In the weeks leading up to the referendum over the Islamist-backed charter, sheiks hosting Islamist variations on “The 700 Club” have spent weeks attacking the protesters who clogged Cairo’s streets, calling them perverts, drug users, paid thugs and Christians. When a 38-year-old television comedian, Bassem Youssef, began mocking the sheiks for their outlandish allegations, they turned on him, too, accusing him of sexual immorality and even poor hygiene.
Despite these attacks, Youssef continues to enjoy a large following:
Mr. Youssef…has used parody to argue that the ultraconservatives, known as Salafis, are distorting Islam, and for the moment, his satire appears to have trumped their sanctimony. Mr. Youssef is winning not only the laughs of young audiences but also the endorsements of respected Muslim scholars. He even won a grudging apology from one of his critics.[…]No one pretends that a late-night comedy show can erase the popular support of the Salafis or the more mainstream Muslim Brotherhood, another target of Mr. Youssef’s humor. But during his war of words with the sheiks, young men at street cafes in poor neighborhoods far from Cairo could be seen watching his show and shaking with laughter.

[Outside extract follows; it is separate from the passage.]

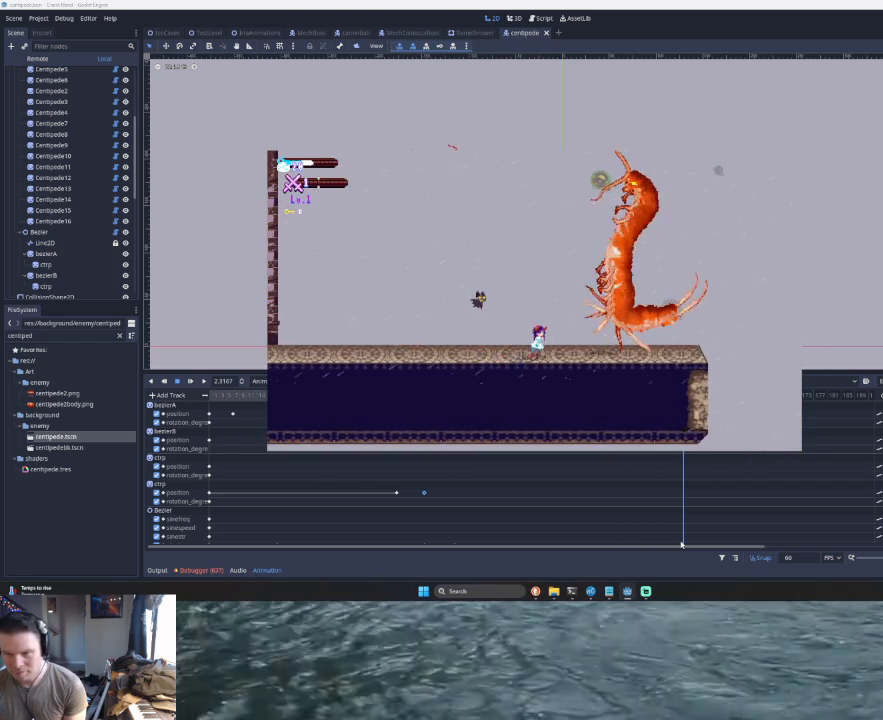
{"buttons": [], "left_stick": "down", "events": [[367, "left_stick", "down"]]}
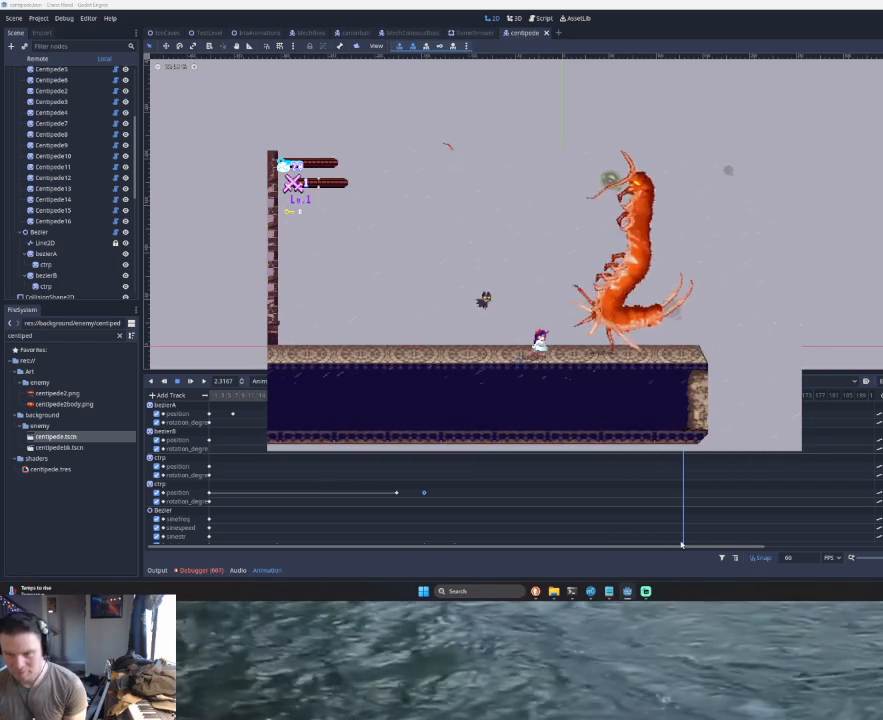
{"buttons": ["START"], "left_stick": "down", "events": [[400, "START", "down"]]}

Liberals in Egypt seem increasingly like the leftists in Tom Lehrer’s “Folk Song Army,” who sing: “Remember the war against Franco?/ That’s the kind where each of us belongs.
Though he may have won all the battles/We had all the good songs.” Although Islamists are consolidating their hold over institution after institution across the country, liberals are better at making snarky remarks on TV.